In de (wettelijk enige geldige) Franse tekst luidt dit artikel 9:

« [Le ministre des Finances] statue sur les réclamations ayant pour objet la remise d’amendes et d’augmentations de droits à titre d’amendes, autres que celles prononcées par le juge, et arrête les transactions entre l’administration et les contribuables, dans les cas où elles sont autorisées par les lois ».

Verschil met amnestie

[bewerken | brontekst bewerken]

Het voornaamste verschil met amnestie bestaat erin dat in geval van genade de veroordeling blijft behouden.

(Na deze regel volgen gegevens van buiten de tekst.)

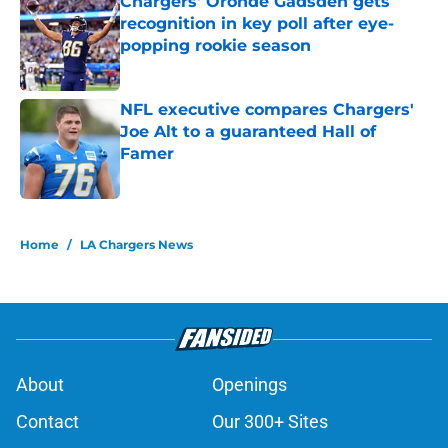
Chargers' Oronde Gadsden gets
recognition in key poll after eye-
popping rookie season
Published by on Invalid Date
NFL executive compares Chargers'
Joe Alt to a guaranteed Hall of
Famer
Published by on Invalid Date
5 related articles loaded
Home
/
LA Chargers News
About
Openings
Contact
Our 300+ Sites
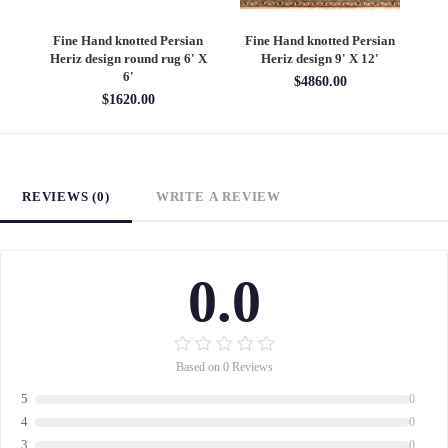
an
Fine Hand knotted Persian
Fine Hand knotted Persian
F
6'
Heriz design round rug 6' X
Heriz design 9' X 12'
S
6'
$4860.00
$1620.00
REVIEWS (0)
WRITE A REVIEW
0.0
Based on 0 Reviews
5
0
4
0
3
0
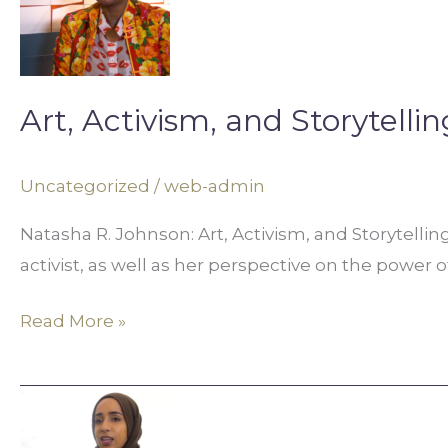
and
Storytelling
in
Digital
Art, Activism, and Storytellin
Media
Uncategorized
/
web-admin
Natasha R. Johnson: Art, Activism, and Storytellin
activist, as well as her perspective on the power o
Read More »
Tech,
Career,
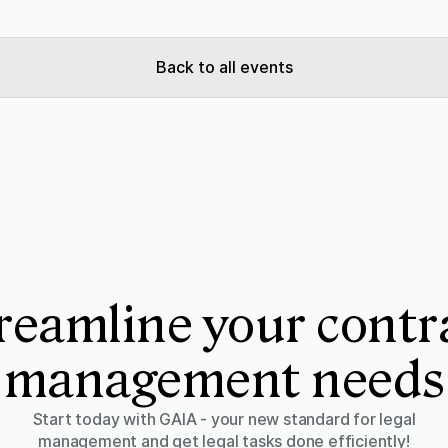
Back to all events
reamline your contr
management needs
Start today with GAIA - your new standard for legal
management and get legal tasks done efficiently!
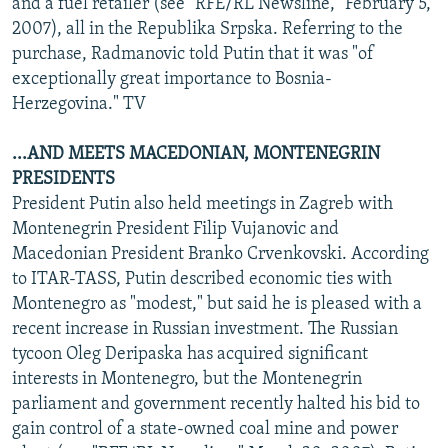
and a fuel retailer (see "RFE/RL Newsline," February 5,
2007), all in the Republika Srpska. Referring to the
purchase, Radmanovic told Putin that it was "of
exceptionally great importance to Bosnia-
Herzegovina." TV
...AND MEETS MACEDONIAN, MONTENEGRIN
PRESIDENTS
President Putin also held meetings in Zagreb with
Montenegrin President Filip Vujanovic and
Macedonian President Branko Crvenkovski. According
to ITAR-TASS, Putin described economic ties with
Montenegro as "modest," but said he is pleased with a
recent increase in Russian investment. The Russian
tycoon Oleg Deripaska has acquired significant
interests in Montenegro, but the Montenegrin
parliament and government recently halted his bid to
gain control of a state-owned coal mine and power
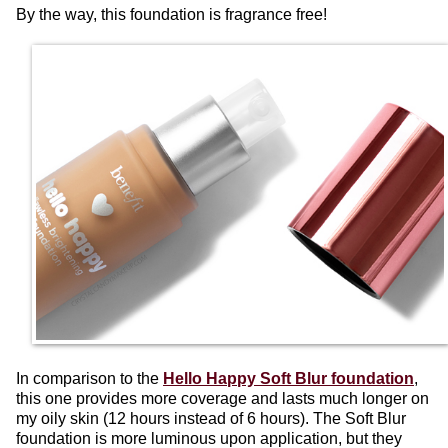
By the way, this foundation is fragrance free!
In comparison to the
Hello Happy Soft Blur foundation
,
this one provides more coverage and lasts much longer on
my oily skin (12 hours instead of 6 hours). The Soft Blur
foundation is more luminous upon application, but they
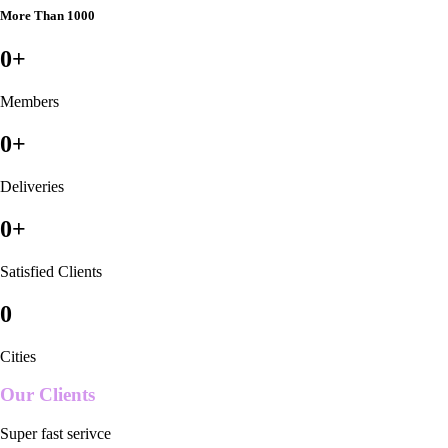
More Than 1000
0
+
Members
0
+
Deliveries
0
+
Satisfied Clients
0
Cities
Our Clients
Super fast serivce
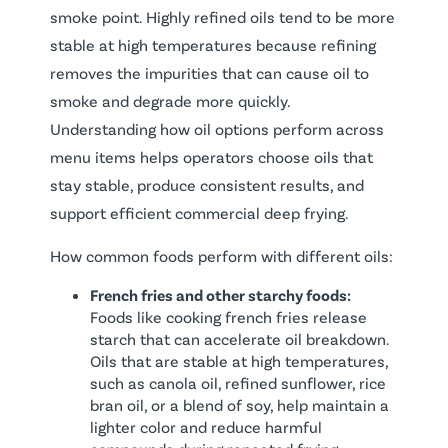
smoke point. Highly refined oils tend to be more
stable at high temperatures because refining
removes the impurities that can cause oil to
smoke and degrade more quickly.
Understanding how oil options perform across
menu items helps operators choose oils that
stay stable, produce consistent results, and
support efficient commercial deep frying.
How common foods perform with different oils:
French fries and other starchy foods:
Foods like cooking french fries release
starch that can accelerate oil breakdown.
Oils that are stable at high temperatures,
such as canola oil, refined sunflower, rice
bran oil, or a blend of soy, help maintain a
lighter color and reduce harmful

Genade heeft enkel betrekking op de uitvoering van de straf. De veroordeling blijft dus vermeld in het centraal strafregister en kan als basis dienen voor de verhoging van de straf voor een later gepleegd misdrijf wegens herhaling en kan ook blijven gelden voor de uitsluiting van de toepassing van de Probatiewet.

Genade werkt ex nunc, zij heeft geen terugwerkende kracht zoals de amnestie.

Een amnestiewet is steeds collectief. Zij geldt voor een groep van personen. Genade kan collectief zijn of individueel.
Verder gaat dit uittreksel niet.